УСЛОВИЯ ЗАДАНИЯ:
Перескажите отрывок о русской истории и культуре в двух предложениях.

ОТРЫВОК ИЗ ИСТОЧНИКА:
'''

Читаем Страсти по России. Смыслы русской истории и культуры сегодня полностью

Да что там говорить, истинно мы варвары по сравнению с укоренной в правильности и последовательности западноевропейской культурой, легко нарушаем всякие правила, композицию, логику развития главной мысли в своих работах. И сворачиваем в какой-то интеллектуальный проулок, интуитивно чувствуя, что именно здесь и обнаружится новая мысль, яркая эмоция, и прежние трафаретные представления засияют новым блеском и приведут в удивление читателя [3].

Стоит здесь заметить, что в истории нашей страны и ее культуры мы часто встречаемся с известным парадоксом, когда набор очень сильных и правильных с точки зрения исторического пути России идей оказывается неосвоенным и как бы пропущенным, как бывает фатальным для слабого школьника пропущенный урок в школе. Но, к несчастью, это происходит не только в ту эпоху, когда данные идеи, концепции, убеждения и теории оформлялись, но и далее, когда, казалось, созревали условия для адекватного их восприятия. Причем это касается не только культурологической рефлексии, но во многом и общественно-политической, и дальнейшее существование этих идей не получает должного внимания культурной элиты России. И самые животрепещущие, острые, верно угаданные ответы на важные вопросы развития культуры, социума, психологии и интеллекта человека, связанные в целом с жизнью России, оказываются не воспринятыми обществом и не способствуют появлению дальнейших, вырастающих на базе предшествующих, социальных и культурных реакций нации.

Одним из самых ярких примеров подобного рода выступает крайняя разведенность идей, определившихся в русской литературе ее золотого, девятнадцатого, века о личности человека, общественных свободах, о защите «униженных и оскорбленных», поднятии простых крестьян в духовном смысле до самых рафинированных и аристократических персонажей – все, кажется, было готово в русском обществе, чтобы, будучи насквозь пропитанном этими суждениями, выраженными, к тому же, в феерически прекрасных художественных образах, воплотить этот набор требований к правительству, к самому народу по перемене социального устройства, расширению гражданских и личностных свобод. Не говоря уже об определенного рода ответственном социальном поведении граждан, о требовании реформ и раскрепощения общества.

'''

ВЫБОРКА ДАННЫХ:
'''

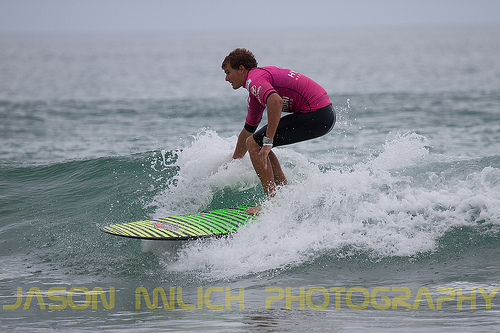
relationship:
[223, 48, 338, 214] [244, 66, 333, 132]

'''

ВЫПОЛНЕННОЕ ЗАДАНИЕ:
По сравнению с западноевропейской культурой мы легко нарушаем правила, композицию и логику в своих работах и сворачиваем в сторону, чутьем ища новую мысль. В истории России сильные и верные идеи часто остаются неосвоенными и не воспринятыми обществом, как, например, идеи русской литературы девятнадцатого века о личности, общественных свободах и защите «униженных и оскорбленных», хотя общество, казалось, было готово превратить их в требования перемен.